__Texte de lecture__.
________

En Pologne, après un dimanche de désarroi où aucune communication privée n'est possible, où le déploiement des forces dissuade toute velléité de manifestation, où le couvre-feu est en vigueur dès 18 heures, où le primat a, dans une homélie malencontreuse abondamment exploitée par la propagande, appelé à la résignation, il faudra attendre le lundi 14 décembre pour observer les premières réactions. Des grèves éclatent dans les grandes usines, mais, isolés, privés des dirigeants internés, réprimés sans ménagement, ces mouvements sont des gestes de désespoir, sans lendemain. Les pricipaux foyers de résistance sont Gdansk, Wroclaw, Nowa-Huta et les mines de Silésie : dans l'une d'elles, la mine Wujek, l'assaut des forces de l'ordre, le 16 décembre, laisse sept tués par balle et des dizaines de blessés. Le dernier point de résistance, la mine Piast capitule le 28 décembre, après neuf jours de privation de ravitaillement des mille trois cents mineurs retranchés au fond.

Le général Jaruzelski a remporté une brillante victoire tactique, mais le succès politique se fait attendre. Solidarité se reconstitue dans la clandestinité, toutes les tentatives de " réconciliation " ou de débauchage des modérés du syndicat se heurtent à un mur de défiance, la réforme économique annoncée reste un voeu pieux et le pays continue de végéter dans la quarantaine politique et financière où le confinent les Occidentaux.

Seul l'abandon de la " doctrine Brejnev " par Gorbatchev en 1988 change suffisamment le rapport de forces pour contraindre le régime à céder le pouvoir à l'organisation véritablement représentative qu'est restée Solidarité. Quant au général Jaruzelski, redevenu simple citoyen, il voue l'essentiel de son énergie à effacer ce que le professeur Geremek nomme les " stigmates de l'échec politique de l'état de guerre " (2) en s'attribuant le mérite historique d'avoir évité à la Pologne un " malheur plus grand " et d'avoir permis la transition démocratique. Dix ans après le coup d'Etat, la question de la responsabilité de son auteur est toujours sans réponse : patriote sincère, partisan de la solution du moindre mal, jouet d'une guerre des nerfs orchestrée par les Soviétiques ou exécutant docile des instructions du Kremlin ? Jan Olszewski, le nouveau premier ministre, a promis d'ouvrir une enquête sur l'introduction de la loi martiale et d'en poursuivre les auteurs en justice s'il n'est pas établi qu'elle répondait à une " impérieuse nécessité ".

________

__Données disponibles__.

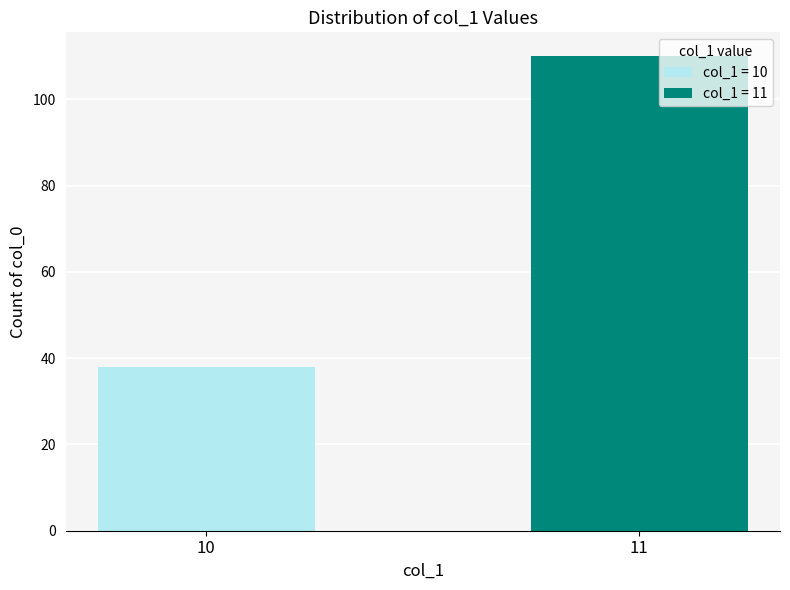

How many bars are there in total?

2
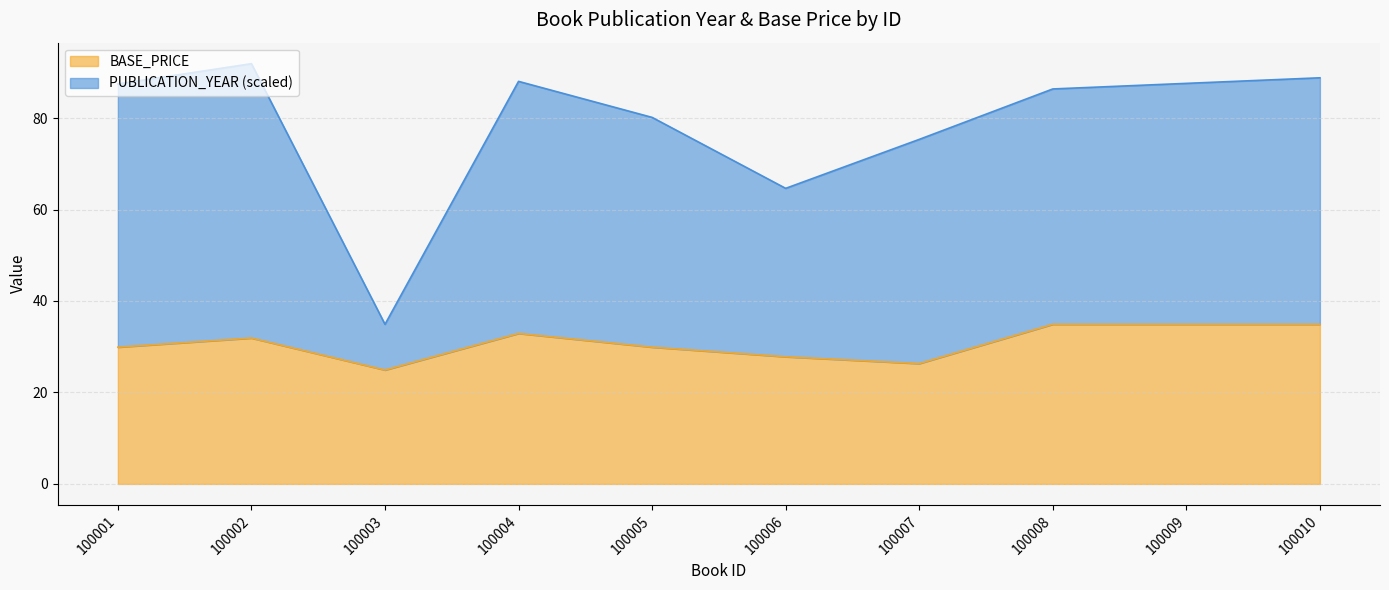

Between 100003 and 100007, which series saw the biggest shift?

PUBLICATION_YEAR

________

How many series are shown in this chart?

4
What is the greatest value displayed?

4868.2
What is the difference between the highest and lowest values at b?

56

________

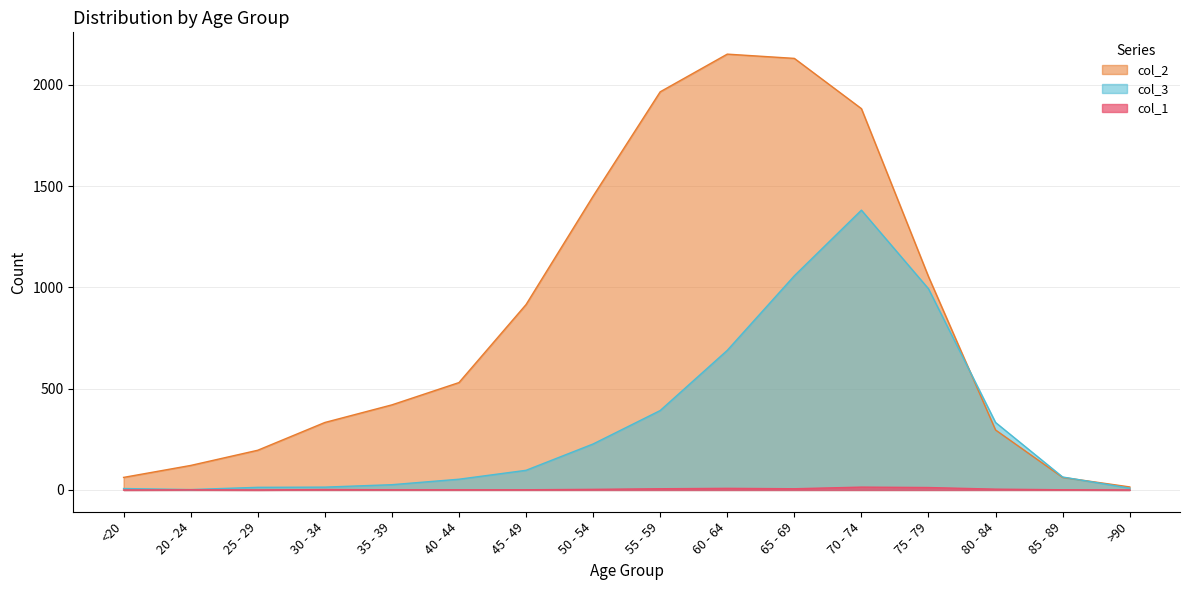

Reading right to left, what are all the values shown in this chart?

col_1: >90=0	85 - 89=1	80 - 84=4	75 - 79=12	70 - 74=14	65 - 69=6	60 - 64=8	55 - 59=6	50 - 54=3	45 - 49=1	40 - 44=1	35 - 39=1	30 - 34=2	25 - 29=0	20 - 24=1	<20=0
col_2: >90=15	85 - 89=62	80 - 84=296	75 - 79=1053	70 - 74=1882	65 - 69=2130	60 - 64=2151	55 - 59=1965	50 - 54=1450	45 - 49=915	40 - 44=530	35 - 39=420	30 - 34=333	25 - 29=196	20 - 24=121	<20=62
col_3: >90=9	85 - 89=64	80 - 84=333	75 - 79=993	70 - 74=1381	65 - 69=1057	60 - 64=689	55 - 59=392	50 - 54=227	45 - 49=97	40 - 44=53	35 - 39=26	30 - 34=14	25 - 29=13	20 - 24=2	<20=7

________

Reprenez sous forme de liste le paragraphe du texte de lecture qui commence par « Le général Jaruzelski a remporté », en gardant ses faits principaux. Les données n'ont aucun rapport avec le texte de lecture.

__Corrigé de l'exercice__.
- Le général Jaruzelski a remporté une brillante victoire tactique, mais le succès politique se fait attendre.
- Solidarité se reconstitue dans la clandestinité.
- Les tentatives de « réconciliation » ou de débauchage des modérés du syndicat se heurtent à un mur de défiance.
- La réforme économique annoncée reste un vœu pieux.
- Le pays continue de végéter dans la quarantaine politique et financière imposée par les Occidentaux.